What if an entire conference was designed to create moments like these for all of its attendees?
That was the goal of the 2018 Innovations in International Philanthropy Symposium, co-hosted by TPI’s Center for Global Philanthropy and New England International Donors (NEID). We wanted to create a venue for donors from across sectors – private and family foundations, corporate foundations, community foundations, donor-advised fund holders, and individual philanthropists – to collaborate with one another and gain insights and hope from inspiring speakers, as well as practical “hands-on” knowledge to improve their philanthropic impact. We managed to attract truly exceptional participants; as the former ambassador from Zambia once told me, “It was as if you looked up into the heavens and plucked the brightest stars to attend.” Any of the participants could easily have led a workshop or spoken on a panel as they all had so much experience to share, and the resulting conversations proved inspiring.

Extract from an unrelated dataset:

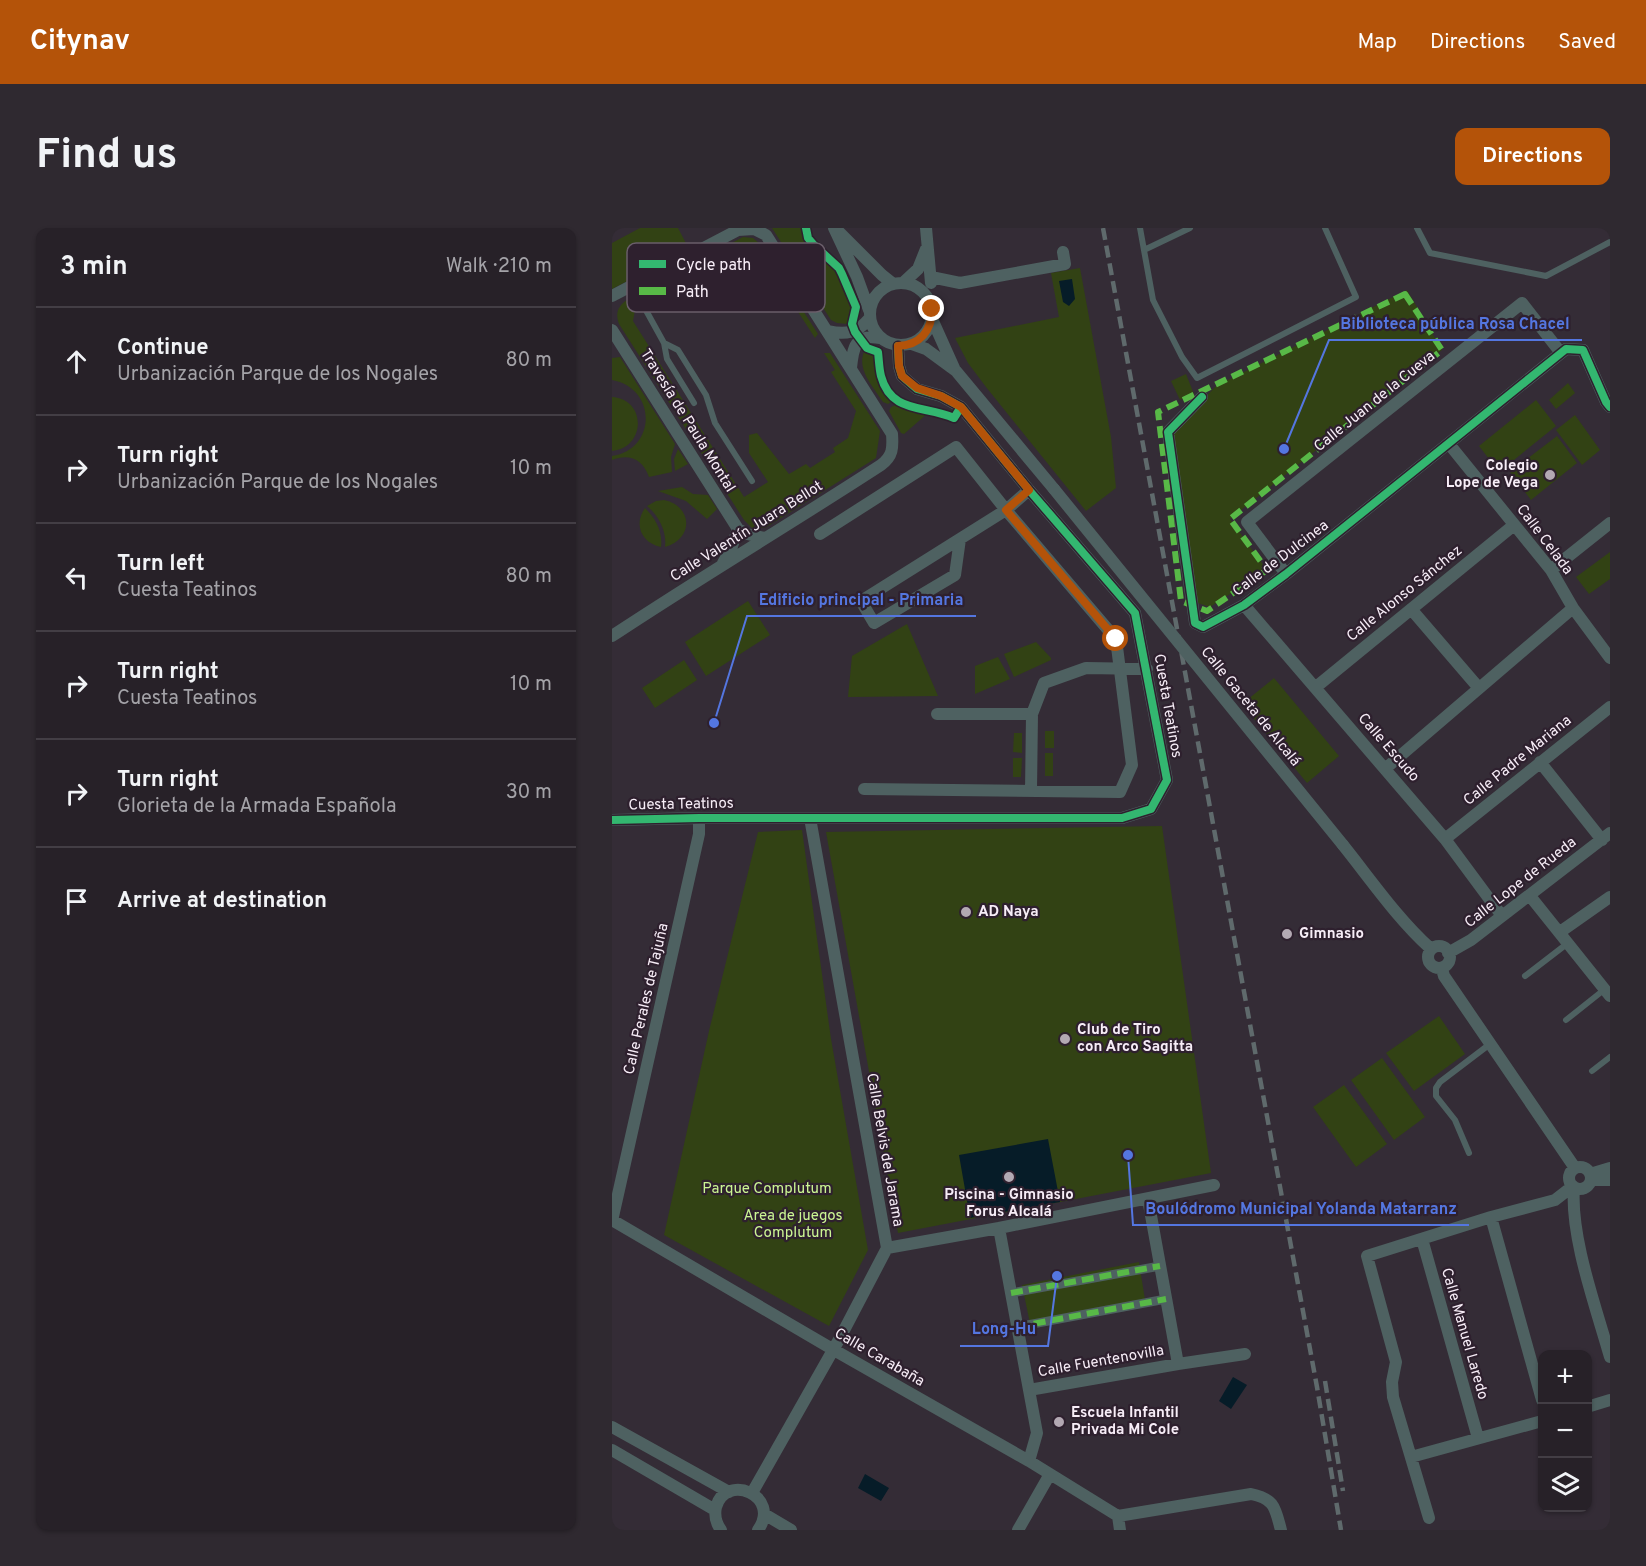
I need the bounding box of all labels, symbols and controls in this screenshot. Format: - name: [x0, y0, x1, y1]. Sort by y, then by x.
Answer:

Collaboration can strengthen philanthropy in many ways. Here are three themes of collaboration that emerged during the 2018 Symposium:
1. Collaboration’s Role in Scaling Up
Last Mile Health (LMH) presented a talk on “Innovations in Scaling Global Solutions,” co-hosted by Raj Panjabi, LMH’s Co-founder and CEO, and Chris Anderson of TED and The Audacious Project. Last Mile Health is a great example of an organization that went from a small, community-driven effort to a significant and impactful national program in Liberia. Conference attendees gleaned practical insights from how to use collaboration to maintain quality and local ownership as programs scale up, to how to build partnerships with a broad range of donors from various sectors, including government. I heard the process of scaling up described once as a hockey stick, with progress being made along an apparently straight line as it takes time to develop a strong organization before it can scale on that groundwork. It is most important that the quality of the original program be well developed, and subsequent scaling be based on the local context. We see time and again that collaboration at both the funder level and the programmatic level can be key to successful scaling.

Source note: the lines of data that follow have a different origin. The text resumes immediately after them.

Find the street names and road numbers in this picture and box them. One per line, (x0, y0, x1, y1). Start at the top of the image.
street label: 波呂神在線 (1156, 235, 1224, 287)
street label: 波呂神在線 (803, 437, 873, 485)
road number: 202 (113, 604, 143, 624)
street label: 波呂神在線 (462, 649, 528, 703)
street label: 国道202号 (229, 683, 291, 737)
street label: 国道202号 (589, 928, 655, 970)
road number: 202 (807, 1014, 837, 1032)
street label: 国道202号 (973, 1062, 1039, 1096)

2. Supporting Collaboration among Organizations on the Ground
Joe Scantlebury, Vice President for Program Strategy at the W.K. Kellogg Foundation, co-presented with the United Nations Under-Secretary-General and Executive Director of UN Women, Phumzile Mlambo-Ngcuka on “Changing Communities through an Equity and Gender Lens.” Kellogg funds work on issues affecting families and children, where there is often overlap between health and other social challenges. Their effort to address the community crisis experienced by Dominicans of Haitian descent, for example, resulted in interesting collaborative funding and work that led to a bi-national strategy to address the situation. The funding supported groups of nonprofits in both Haiti and the Dominican Republic to increase their collaboration as key organizations all working on the ground to respond to the crisis. As Kellogg and so many funders have found, the value of partnerships among organizations on the ground can be instrumental in advancing lasting positive change.

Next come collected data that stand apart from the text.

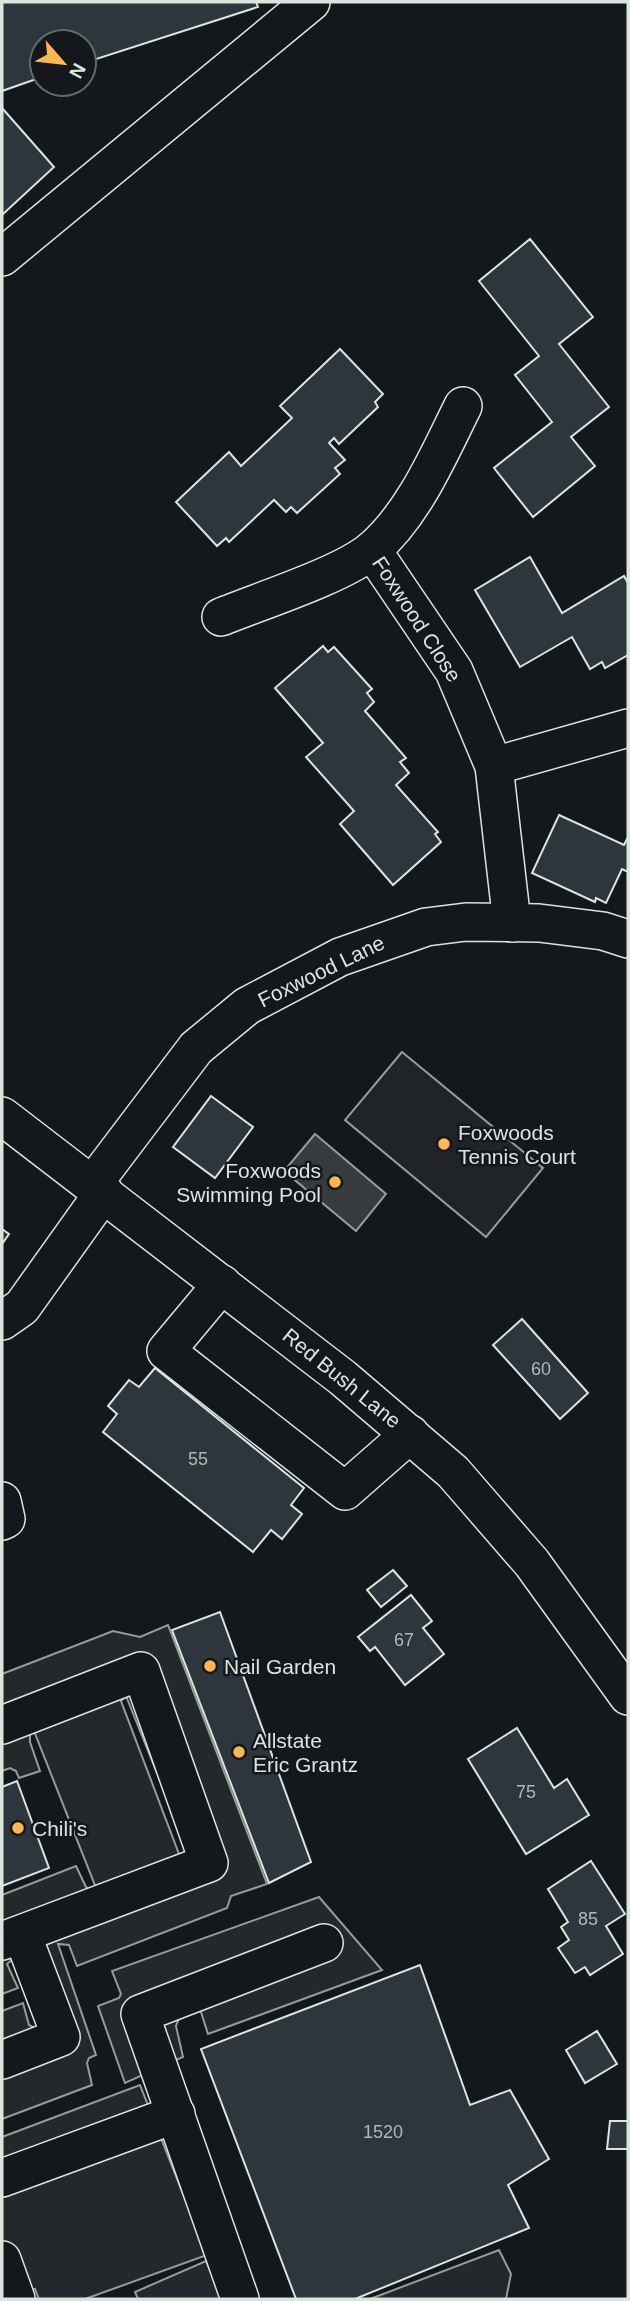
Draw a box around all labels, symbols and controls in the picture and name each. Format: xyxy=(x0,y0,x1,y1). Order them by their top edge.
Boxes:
north arrow xyxy=(28,28,98,98)
text: N xyxy=(65,60,90,82)
street label: Foxwood Close xyxy=(368,552,466,686)
street label: Foxwood Lane xyxy=(254,930,388,1012)
place label: Foxwoods Tennis Court xyxy=(458,1121,576,1168)
marker: Foxwoods Tennis Court xyxy=(436,1136,452,1152)
place label: Foxwoods Swimming Pool xyxy=(176,1159,321,1206)
marker: Foxwoods Swimming Pool xyxy=(327,1174,343,1190)
street label: Red Bush Lane xyxy=(279,1324,405,1432)
house number: 60 xyxy=(531,1359,551,1379)
house number: 55 xyxy=(188,1449,208,1469)
house number: 67 xyxy=(394,1630,414,1650)
place label: Nail Garden xyxy=(224,1655,336,1678)
marker: Nail Garden xyxy=(202,1658,218,1674)
place label: Allstate Eric Grantz xyxy=(253,1729,358,1776)
marker: Allstate Eric Grantz xyxy=(231,1744,247,1760)
house number: 75 xyxy=(516,1782,536,1802)
place label: Chili's xyxy=(32,1817,87,1840)
marker: Chili's xyxy=(10,1820,26,1836)
house number: 85 xyxy=(578,1909,598,1929)
house number: 1520 xyxy=(363,2122,403,2142)

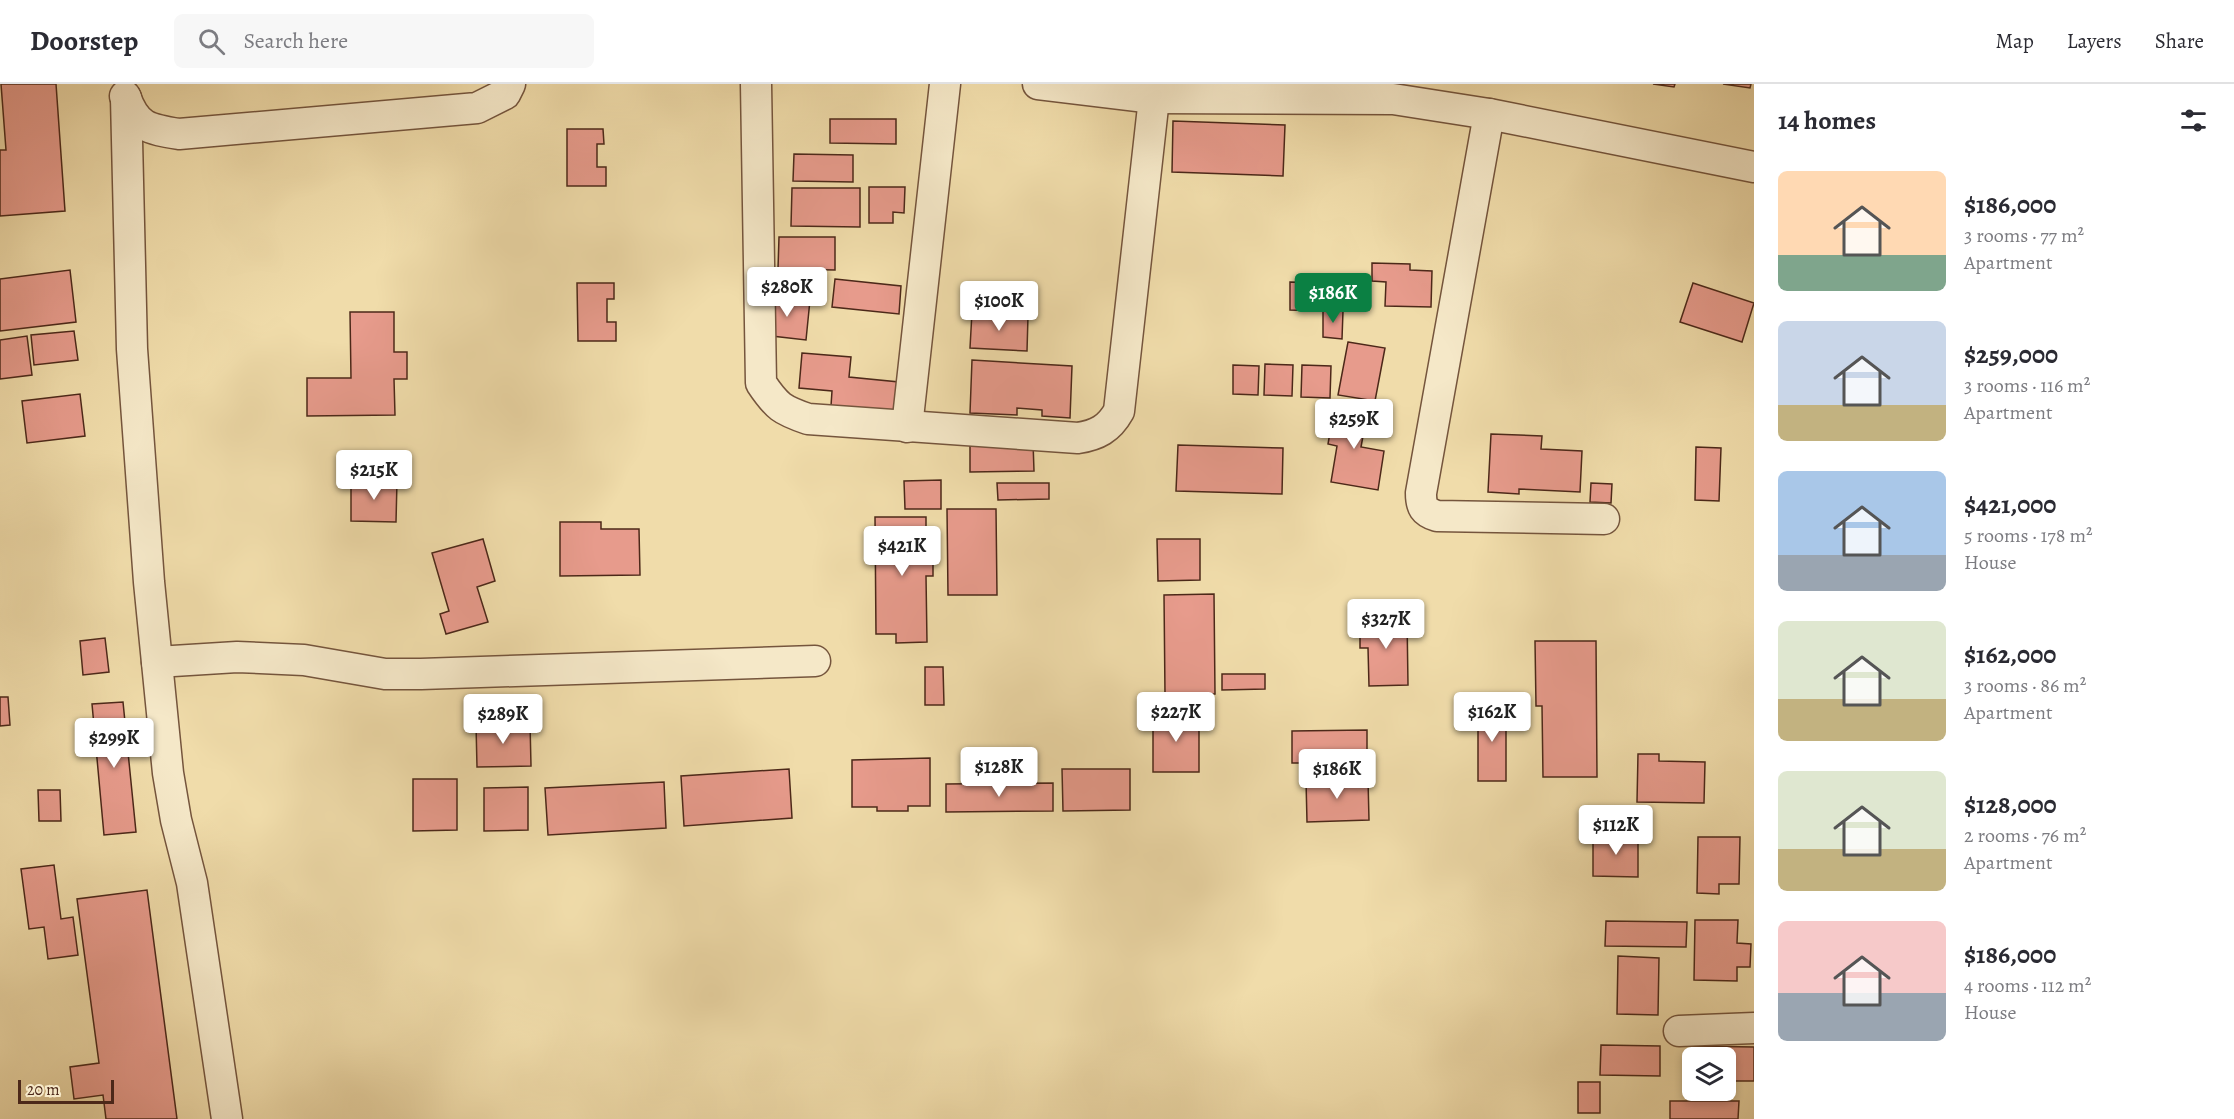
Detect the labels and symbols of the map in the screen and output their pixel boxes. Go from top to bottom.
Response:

3. Collaboration Can Help Address the Power Imbalance
A variety of participants at the Symposium reinforced the point that collaboration requires cooperation and often a supportive “hub” organization that does not necessarily have a vested interest but can help to facilitate communication. The need for funders to understand and respect local networks of organizations that deliver multiple resources and address layered challenges was underscored in more than one session. In fact, donors can even make situations worse unknowingly, creating a competitive process with the wrong approach. Donors who learn how to address the imbalance of power often innate in philanthropy and truly collaborate with local communities will likely have a more positive and sustainable impact with their philanthropy.
As I noted at the start, it was our hope that the Symposium would enable all the foundations and donors who attended not only to gather inspiration and practical advice, but also to share their passions and ideas, and to make new kinds of connections across communities and issues. We hope that we succeeded, and look forward to learning how their takeaways affected the change they create in the world.